An important part of getting any digital strategy implemented is ensuring that the right support is available – this means getting the right people to support the ambitions and securing enough budget to implement the strategic plan.
Understand your business in a local/global context
Look at your competitors and other businesses to see what they’re doing in areas you want to focus on, such as email marketing, social media, website. Understanding the existing activity in a particular area of digital marketing can provide some insights into what is engaging the audiences of businesses in your industry.
Compare your own activities and identify where you need to improve. This can be done through formal audits and benchmarks, or informally. Even if done at a very basic level, capturing this information creates a baseline to measure against in future. Being able to identify where your competitors excel in the digital space, may also help get buy-in from senior stakeholders.
Stakeholders don’t often look at their own business’ digital capabilities, but might be motivated when they understand that competitors are moving more quickly or effectively in the digital space.
As an example, if senior stakeholders realise how much easier it is to do a core activity eg buy a product on the competitor sites compared to your own, they may realise the investment in improved user experience or systems is an important pillar of a web strategy. An activity such as walking senior stakeholders through a process that is core to the business can highlight real gaps between the company and its competitors, so facilitating a workshop with senior stakeholders can work to achieve this realisation.
It is important to think about who in the business needs to be on board to bring the strategy to life – this isn’t limited to the people in Marketing or those you’re already aware of. Many areas of the business can be interested in the Digital Strategy and can have a part to play in influencing its shape.
Finding an interesting way to keep stakeholders engaged can be a challenge, but it is worth looking at what they want to know, where their interests are and addressing these. It could be a working group that meets regularly to talk about digital generally, where digital is impacting the business and where these stakeholders can get involved. Or it could be that the digital marketing team can facilitiate sessions such as learning lunches focused on digital topics, to broaden the awareness of digital and the digital team’s capabilities to the business.
Having good relationships with Finance and Technology departments is always important to delivering strategies in complex organisations.
Budgets never seem to stretch far enough and this is something that most marketers have to work around.

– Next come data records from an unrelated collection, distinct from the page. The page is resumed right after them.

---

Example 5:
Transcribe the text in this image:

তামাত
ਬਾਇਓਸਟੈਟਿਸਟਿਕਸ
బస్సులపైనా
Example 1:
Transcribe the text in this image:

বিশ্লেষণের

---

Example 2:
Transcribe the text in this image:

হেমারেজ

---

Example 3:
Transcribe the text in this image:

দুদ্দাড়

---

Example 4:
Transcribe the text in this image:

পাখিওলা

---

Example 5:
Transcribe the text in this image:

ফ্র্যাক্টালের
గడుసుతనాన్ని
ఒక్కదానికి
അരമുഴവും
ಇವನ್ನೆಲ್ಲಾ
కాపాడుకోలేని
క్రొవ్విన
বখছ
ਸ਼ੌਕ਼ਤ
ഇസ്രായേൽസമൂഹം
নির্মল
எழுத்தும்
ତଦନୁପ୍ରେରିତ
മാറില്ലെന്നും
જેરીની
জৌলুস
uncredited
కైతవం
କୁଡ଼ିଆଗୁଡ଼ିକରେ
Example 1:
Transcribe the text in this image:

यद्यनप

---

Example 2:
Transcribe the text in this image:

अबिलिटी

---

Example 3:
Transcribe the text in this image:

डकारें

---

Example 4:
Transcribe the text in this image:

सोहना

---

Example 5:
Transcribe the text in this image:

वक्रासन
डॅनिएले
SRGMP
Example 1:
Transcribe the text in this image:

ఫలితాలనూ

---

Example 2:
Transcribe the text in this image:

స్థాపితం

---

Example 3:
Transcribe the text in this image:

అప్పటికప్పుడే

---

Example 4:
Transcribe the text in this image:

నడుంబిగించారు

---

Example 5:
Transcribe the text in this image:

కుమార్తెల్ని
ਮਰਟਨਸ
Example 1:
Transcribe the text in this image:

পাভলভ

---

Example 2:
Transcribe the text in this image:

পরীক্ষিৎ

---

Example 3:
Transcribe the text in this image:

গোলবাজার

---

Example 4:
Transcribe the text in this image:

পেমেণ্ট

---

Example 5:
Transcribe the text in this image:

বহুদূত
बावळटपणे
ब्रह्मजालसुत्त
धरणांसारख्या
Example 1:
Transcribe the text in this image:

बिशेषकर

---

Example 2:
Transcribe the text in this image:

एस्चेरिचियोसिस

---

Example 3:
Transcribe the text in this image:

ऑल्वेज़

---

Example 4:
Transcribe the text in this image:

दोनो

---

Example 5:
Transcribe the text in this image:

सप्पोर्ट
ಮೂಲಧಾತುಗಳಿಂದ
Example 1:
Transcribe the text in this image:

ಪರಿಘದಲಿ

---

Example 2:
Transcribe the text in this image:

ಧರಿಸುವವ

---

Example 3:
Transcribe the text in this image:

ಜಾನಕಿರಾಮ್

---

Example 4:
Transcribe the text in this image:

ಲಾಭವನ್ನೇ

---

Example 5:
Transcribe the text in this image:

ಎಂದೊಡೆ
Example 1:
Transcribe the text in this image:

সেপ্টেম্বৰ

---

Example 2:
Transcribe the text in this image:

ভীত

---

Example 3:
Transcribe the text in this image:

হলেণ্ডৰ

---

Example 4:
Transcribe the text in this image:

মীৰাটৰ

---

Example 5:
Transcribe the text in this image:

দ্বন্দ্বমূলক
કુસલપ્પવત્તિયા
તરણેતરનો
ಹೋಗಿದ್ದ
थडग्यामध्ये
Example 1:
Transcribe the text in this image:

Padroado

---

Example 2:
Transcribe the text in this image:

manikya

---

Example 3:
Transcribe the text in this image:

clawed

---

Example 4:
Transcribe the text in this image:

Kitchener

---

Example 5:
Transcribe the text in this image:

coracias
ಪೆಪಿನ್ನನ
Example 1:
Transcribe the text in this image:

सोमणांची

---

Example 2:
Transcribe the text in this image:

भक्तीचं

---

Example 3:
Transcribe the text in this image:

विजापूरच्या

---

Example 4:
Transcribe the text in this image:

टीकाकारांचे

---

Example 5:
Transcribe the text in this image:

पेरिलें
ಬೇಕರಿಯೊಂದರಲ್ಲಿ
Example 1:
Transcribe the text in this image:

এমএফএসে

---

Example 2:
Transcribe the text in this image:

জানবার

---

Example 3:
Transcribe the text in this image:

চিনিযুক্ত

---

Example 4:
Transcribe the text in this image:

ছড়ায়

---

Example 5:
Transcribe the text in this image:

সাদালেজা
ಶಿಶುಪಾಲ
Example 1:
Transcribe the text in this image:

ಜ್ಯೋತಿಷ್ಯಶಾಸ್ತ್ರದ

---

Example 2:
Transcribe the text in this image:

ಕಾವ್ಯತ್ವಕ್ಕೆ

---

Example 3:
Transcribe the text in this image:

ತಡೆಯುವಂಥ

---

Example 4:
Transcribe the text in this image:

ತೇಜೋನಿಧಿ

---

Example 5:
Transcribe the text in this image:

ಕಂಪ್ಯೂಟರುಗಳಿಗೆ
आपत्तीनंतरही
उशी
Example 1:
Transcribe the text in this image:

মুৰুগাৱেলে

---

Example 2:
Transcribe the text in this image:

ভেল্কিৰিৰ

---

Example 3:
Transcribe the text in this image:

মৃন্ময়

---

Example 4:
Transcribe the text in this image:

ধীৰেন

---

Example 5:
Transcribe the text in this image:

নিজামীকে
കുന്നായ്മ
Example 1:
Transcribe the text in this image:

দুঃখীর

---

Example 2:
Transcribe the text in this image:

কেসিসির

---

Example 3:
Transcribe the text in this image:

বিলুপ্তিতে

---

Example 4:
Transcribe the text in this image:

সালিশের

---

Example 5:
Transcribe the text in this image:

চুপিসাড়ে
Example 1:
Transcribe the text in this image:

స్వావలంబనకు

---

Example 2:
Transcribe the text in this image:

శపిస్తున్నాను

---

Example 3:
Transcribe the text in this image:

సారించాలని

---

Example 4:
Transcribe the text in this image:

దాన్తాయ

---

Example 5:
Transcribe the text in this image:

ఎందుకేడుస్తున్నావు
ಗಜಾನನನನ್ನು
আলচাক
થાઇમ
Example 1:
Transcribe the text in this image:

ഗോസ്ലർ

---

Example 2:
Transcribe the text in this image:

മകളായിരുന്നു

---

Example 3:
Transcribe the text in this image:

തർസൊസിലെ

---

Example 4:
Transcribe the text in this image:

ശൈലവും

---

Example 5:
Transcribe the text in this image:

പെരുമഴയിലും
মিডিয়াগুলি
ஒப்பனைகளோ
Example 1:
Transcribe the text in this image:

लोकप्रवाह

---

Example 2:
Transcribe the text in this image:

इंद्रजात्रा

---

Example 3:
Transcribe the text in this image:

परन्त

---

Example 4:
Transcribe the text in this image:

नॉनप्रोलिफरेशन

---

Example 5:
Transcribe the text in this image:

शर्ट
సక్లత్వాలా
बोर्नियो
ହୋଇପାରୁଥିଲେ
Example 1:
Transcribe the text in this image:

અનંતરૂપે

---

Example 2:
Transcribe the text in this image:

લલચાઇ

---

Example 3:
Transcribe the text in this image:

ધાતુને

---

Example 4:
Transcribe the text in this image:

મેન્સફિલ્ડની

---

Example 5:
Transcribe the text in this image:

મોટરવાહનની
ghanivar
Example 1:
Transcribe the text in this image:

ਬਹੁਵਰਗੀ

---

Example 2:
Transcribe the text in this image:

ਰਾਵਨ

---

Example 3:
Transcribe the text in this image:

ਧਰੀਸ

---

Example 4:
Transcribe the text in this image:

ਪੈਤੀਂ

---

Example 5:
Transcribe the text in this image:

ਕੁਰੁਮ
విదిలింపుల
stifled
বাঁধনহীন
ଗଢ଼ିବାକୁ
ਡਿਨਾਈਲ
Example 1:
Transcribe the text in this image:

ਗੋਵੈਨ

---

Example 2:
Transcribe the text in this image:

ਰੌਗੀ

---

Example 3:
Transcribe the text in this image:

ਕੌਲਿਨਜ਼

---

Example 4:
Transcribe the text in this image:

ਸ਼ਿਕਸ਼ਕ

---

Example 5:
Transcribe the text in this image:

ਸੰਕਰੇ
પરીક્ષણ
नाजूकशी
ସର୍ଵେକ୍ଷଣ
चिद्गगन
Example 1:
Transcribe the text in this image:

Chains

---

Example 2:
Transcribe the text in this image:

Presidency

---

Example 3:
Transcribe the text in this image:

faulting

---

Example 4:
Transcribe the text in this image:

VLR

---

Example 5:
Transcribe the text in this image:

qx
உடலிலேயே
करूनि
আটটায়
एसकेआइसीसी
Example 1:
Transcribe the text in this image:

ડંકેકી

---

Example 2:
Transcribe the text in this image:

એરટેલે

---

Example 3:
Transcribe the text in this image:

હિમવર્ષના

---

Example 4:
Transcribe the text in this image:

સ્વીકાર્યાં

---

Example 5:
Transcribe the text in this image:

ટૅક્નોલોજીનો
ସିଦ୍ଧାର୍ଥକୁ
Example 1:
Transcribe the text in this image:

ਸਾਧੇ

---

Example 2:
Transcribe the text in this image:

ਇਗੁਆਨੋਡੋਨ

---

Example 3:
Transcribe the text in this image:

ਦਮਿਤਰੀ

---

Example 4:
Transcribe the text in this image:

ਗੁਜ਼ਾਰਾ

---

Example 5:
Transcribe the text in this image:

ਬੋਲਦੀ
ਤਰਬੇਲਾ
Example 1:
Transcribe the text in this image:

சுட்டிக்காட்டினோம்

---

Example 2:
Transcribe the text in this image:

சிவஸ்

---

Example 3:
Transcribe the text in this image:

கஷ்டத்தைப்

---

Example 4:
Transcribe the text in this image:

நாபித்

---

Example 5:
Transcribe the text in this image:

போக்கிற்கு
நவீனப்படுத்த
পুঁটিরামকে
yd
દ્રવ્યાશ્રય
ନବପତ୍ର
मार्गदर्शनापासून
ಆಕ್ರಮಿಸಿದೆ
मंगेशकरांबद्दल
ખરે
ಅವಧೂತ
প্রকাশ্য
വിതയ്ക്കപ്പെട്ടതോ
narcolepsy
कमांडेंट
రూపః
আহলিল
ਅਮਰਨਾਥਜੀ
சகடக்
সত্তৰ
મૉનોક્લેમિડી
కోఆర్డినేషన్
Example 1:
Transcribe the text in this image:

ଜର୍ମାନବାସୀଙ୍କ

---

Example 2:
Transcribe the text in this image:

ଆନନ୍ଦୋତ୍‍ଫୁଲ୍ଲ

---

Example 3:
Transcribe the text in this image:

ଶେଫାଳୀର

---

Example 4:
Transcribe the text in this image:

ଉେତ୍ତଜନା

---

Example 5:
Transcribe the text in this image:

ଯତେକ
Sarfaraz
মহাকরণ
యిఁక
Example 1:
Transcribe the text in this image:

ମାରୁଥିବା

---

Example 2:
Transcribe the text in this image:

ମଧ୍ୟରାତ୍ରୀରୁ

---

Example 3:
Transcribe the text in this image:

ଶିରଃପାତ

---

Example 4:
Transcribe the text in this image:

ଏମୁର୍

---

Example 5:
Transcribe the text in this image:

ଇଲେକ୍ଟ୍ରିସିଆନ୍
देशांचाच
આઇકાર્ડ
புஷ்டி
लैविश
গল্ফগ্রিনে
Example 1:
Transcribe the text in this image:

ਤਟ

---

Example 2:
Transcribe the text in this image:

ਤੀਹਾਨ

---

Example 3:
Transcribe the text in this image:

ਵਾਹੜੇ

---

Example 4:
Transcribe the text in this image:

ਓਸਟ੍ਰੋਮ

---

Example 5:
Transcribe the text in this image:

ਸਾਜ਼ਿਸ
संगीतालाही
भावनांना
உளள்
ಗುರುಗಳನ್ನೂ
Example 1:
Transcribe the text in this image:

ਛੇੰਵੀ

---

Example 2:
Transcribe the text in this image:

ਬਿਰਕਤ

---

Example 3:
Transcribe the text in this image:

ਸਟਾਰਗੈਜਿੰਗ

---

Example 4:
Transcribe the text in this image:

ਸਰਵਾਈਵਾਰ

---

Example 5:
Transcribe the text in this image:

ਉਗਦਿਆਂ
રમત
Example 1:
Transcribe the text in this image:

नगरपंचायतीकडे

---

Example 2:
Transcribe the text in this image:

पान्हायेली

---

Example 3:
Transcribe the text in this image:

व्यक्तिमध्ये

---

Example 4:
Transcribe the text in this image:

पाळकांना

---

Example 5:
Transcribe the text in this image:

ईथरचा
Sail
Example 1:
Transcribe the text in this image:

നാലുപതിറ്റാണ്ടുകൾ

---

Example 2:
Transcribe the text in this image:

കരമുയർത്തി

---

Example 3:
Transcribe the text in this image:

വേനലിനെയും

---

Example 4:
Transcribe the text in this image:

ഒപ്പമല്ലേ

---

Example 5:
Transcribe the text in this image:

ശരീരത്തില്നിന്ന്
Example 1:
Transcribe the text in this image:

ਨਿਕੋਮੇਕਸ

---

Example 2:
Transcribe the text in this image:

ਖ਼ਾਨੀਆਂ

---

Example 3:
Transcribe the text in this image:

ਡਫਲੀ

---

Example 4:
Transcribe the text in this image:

Digital marketers are often required to influence stakeholders to spend their budgets on digital rather than traditional offline methods. This is where having strong stakeholder relationships becomes important, as you may find the bulk of the budget you spend comes from those stakeholders in other areas of the business.
When considering budget required to implement the strategy, it is useful to tie each budget line back to the expected business outcomes. This way when the inevitable request to trim budget comes, there is a way to clearly describe what the implications of a trimmed budget will be.
For example, if a reduced budget means there is no money to fund Search Engine Optimisation or Marketing activities, being able to state to the business that this means there will be a knock on effect of reduced site traffic and therefore less products sold online, the business can make a decision about whether this is a business objective that can afford to be compromised.
Your role can be about proving the value of using digital channels, measuring the effectiveness of activities and building on results to keep the stakeholders engaged and willing to allocate budget to the digital space.